Vandiver, 59, announced Tuesday he is retiring in March, after spending 37 years at Lanier Technical College, the past two as president and most of the remaining years as vice president of economic development.

He broke the news at the school’s board of directors meeting.

“I’m at the point where the bucket list of stuff I wanted to accomplish is getting down to where there’s just a few things left to do,” Vandiver said in an interview before the meeting. “It’s been a really great career.”

Plus, “We need some fresh, new blood at Lanier Tech,” he said. “We need direction that is not from a long-term person that’s been here. The full growth of the college is going to depend on somebody having a vision (for the future).

“What if there is someone else out there — and there will be — that comes in here with the energy, vision and enthusiasm to go even to the next step?”

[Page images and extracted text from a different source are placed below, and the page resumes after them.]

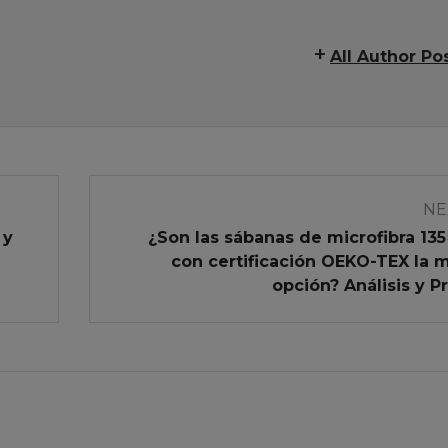
All Author Po
NE
 y
¿Son las sábanas de microfibra 13
con certificación OEKO-TEX la 
opción? Análisis y P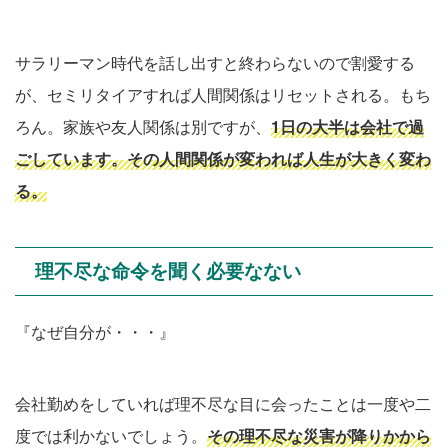
サラリーマン時代を話し出すと終わらないので割愛する
が、セミリタイアすれば人間関係はリセットされる。もち
ろん。家族や友人関係は別ですが、
1日の大半は会社で過
ごしています。その人間関係が変われば人生が大きく変わ
る。
理不尽な命令を聞く必要なない
『なぜ自分が・・・』
会社勤めをしていれば理不尽な目に会ったことは一度や二
度では利かないでしょう。
その理不尽な災害が降りかから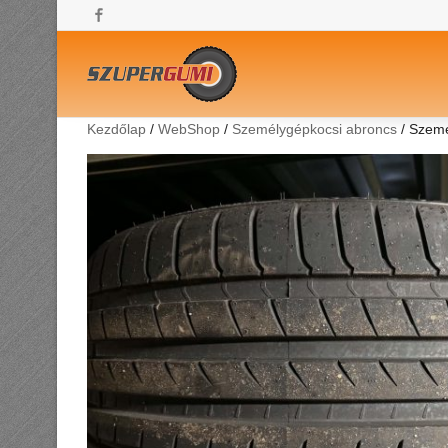
Facebook
Kezdőlap
/
WebShop
/
Személygépkocsi abroncs
/ Szemé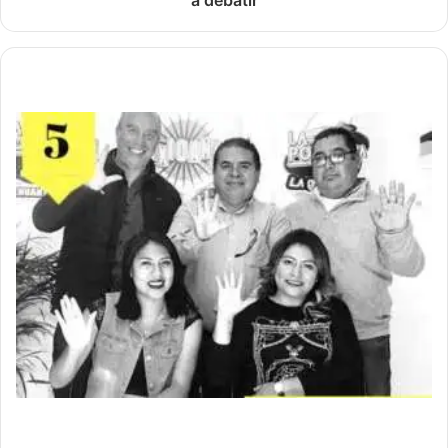
a debatir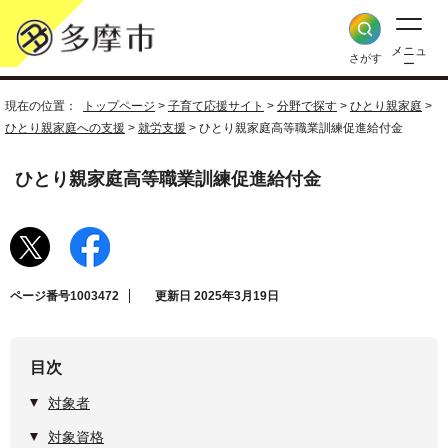
メニュ
さがす
ー
現在の位置：
トップページ
>
子育て応援サイト
>
分野で探す
>
ひとり親家庭
>
ひとり親家庭への支援
>
就労支援
> ひとり親家庭高等職業訓練促進給付金
ひとり親家庭高等職業訓練促進給付金
ページ番号1003472
更新日 2025年3月19日
目次
対象者
対象資格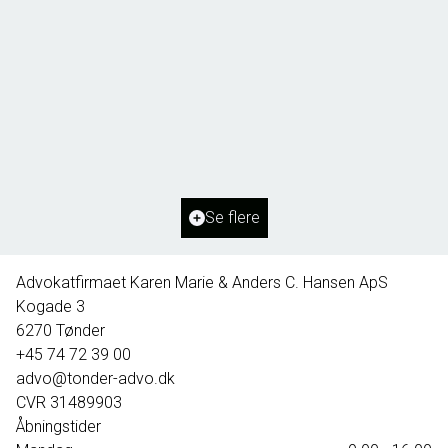
Borg 55,
6261 Bredebro
2
Boligareal
91
m
2
Grundareal
1.127
m
Ejendomstype
Villa
Se flere
395.000 kr.
Advokatfirmaet Karen Marie & Anders C. Hansen ApS
Kogade 3
6270
Tønder
+45 74 72 39 00
advo@tonder-advo.dk
CVR
31489903
Åbningstider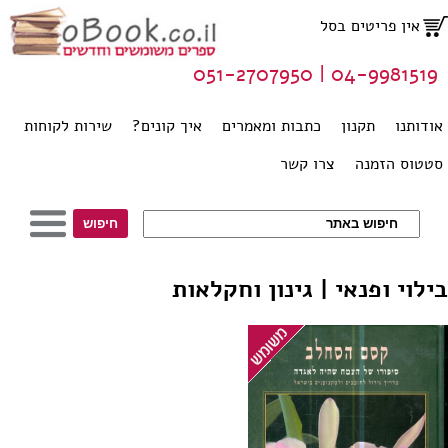
אין פריטים בסל
04-9981519 | 051-2707950
אודותנו
תקנון
כתבות ומאמרים
איך קונים?
שירות לקוחות
סטטוס הזמנה
צרו קשר
בילוי ופנאי | גינון וחקלאות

Vandiver, 59, a Habersham County native, started as a special needs coordinator one year after graduating from West Georgia College in Carrollton. He also earned degrees from Brenau University and the University of Georgia.

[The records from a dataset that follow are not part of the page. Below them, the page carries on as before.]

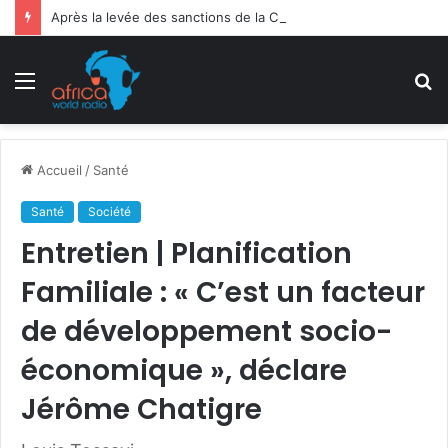
Après la levée des sanctions de la CEDEAO : Le Bénin tend la main au Niger
Menu
R
Accueil
/
Santé
Santé
Société
Entretien | Planification
Familiale : « C’est un facteur
de développement socio-
économique », déclare
Jérôme Chatigre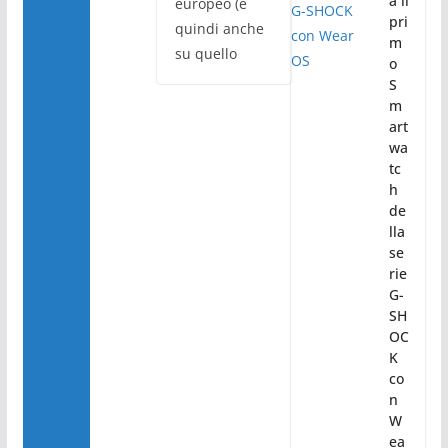
a il
europeo (e
pri
quindi anche
m
su quello
o
S
m
art
wa
tc
h
de
lla
se
rie
G-
SH
OC
K
co
n
W
ea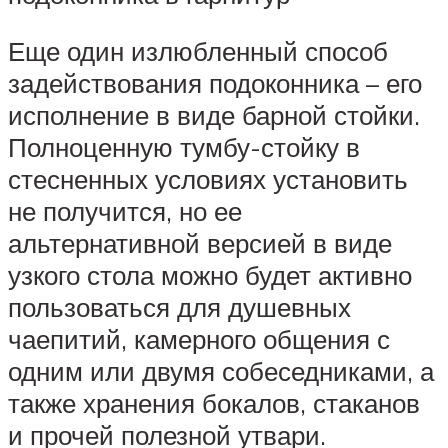
Еще один излюбленный способ
задействования подоконника – его
исполнение в виде барной стойки.
Полноценную тумбу-стойку в
стесненных условиях установить
не получится, но ее
альтернативной версией в виде
узкого стола можно будет активно
пользоваться для душевных
чаепитий, камерного общения с
одним или двумя собеседниками, а
также хранения бокалов, стаканов
и прочей полезной утвари.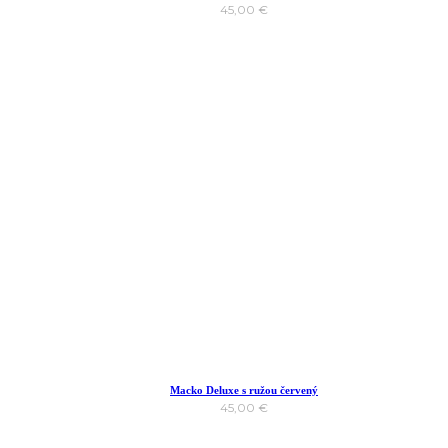
45,00
€
Macko Deluxe s ružou červený
45,00
€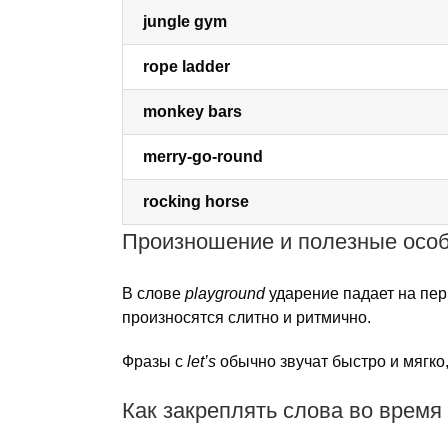
jungle gym
rope ladder
monkey bars
merry-go-round
rocking horse
Произношение и полезные осо
В слове
playground
ударение падает на пер
произносятся слитно и ритмично.
Фразы с
let’s
обычно звучат быстро и мягко, 
Как закреплять слова во время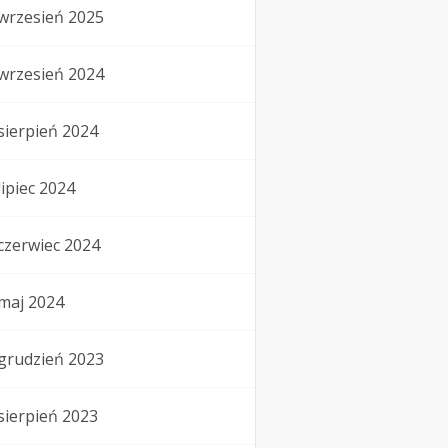
wrzesień 2025
wrzesień 2024
sierpień 2024
lipiec 2024
czerwiec 2024
maj 2024
grudzień 2023
sierpień 2023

He later became the coordinator of industrial training, precursor to vice president of economic development.

In February 2010, he was named interim president when Mike Moye left for Central Georgia Technical College in Macon. Vandiver was named president in September 2010.

Among his proudest accomplishments are opening the new Dawson County campus and conference center/new classrooms at the Forsyth County campus.

“I feel like I’ve had two careers here,” Vandiver said. “When I took the (president’s) job, it felt like I was starting a second career. It was just a different perspective. I have always wanted to own and run my own business, so for the past (two) years, I have felt like that was exactly what I was doing.”

Over the years, he watched as Lanier Tech grew from a small trade school to a technical college with satellite campuses.

“The training and opportunities we provide for our students to use skills they’ve learned here to make a living — we’ve stayed true to that mission the whole time that I’ve been here,” Vandiver said.

Tim Evans, the Greater Hall Chamber of Commerce’s vice president for economic development, said he was with the state Department of Economic Development when he met Vandiver about 20 years ago.

“He was revered even then and long before as one of the real stalwarts of economic development in Georgia,” Evans said. “He’s been involved in every major economic development effort in this community for a long time — and in many other communities.

“Lanier Tech has reached beyond Hall County. They and (Vandiver) have been involved with projects all over the region.”

Mike Light, spokesman for the Technical College System of Georgia, said that decisions concerning an interim president or the timeline to replace Vandiver will be made by Commissioner Ron Jackson closer to his retirement in March.

“For sure, the entire TCSG staff will hate to see Russell leave,” Light said. “He’s meant so much to the college and the region that he’s served. No doubt, he’s been one of the very best economic development professionals in the state. Most of all he’s been a great friend to us all.”

Light added: “I like to think that it’s no coincidence that he chose to retire in the spring just ahead of his grandkids’ getting out of school. They can look forward to some great days spent with their newly retired grandpa.”

In other personnel news at Lanier Tech, Tim McDonald started Tuesday as the new vice president of economic development.

He has served as the dean of the Dawson campus and will continue in that role until a new campus leader is chosen.

“I am delighted that the search committee found the right person for this important (job),” Vandiver said of McDonald’s appointment.

“This important leadership position brings more jobs, more awareness to our communities, and more business partnerships to our North Georgia communities and to Georgia.”

Also, Lanier Tech has hired Cris Perkins as executive director of the Lanier Technical College Foundation.

Perkins comes to Lanier Tech from Gwinnett Technical College, where he spent nearly six years as part of its development team as director of institutional advancement.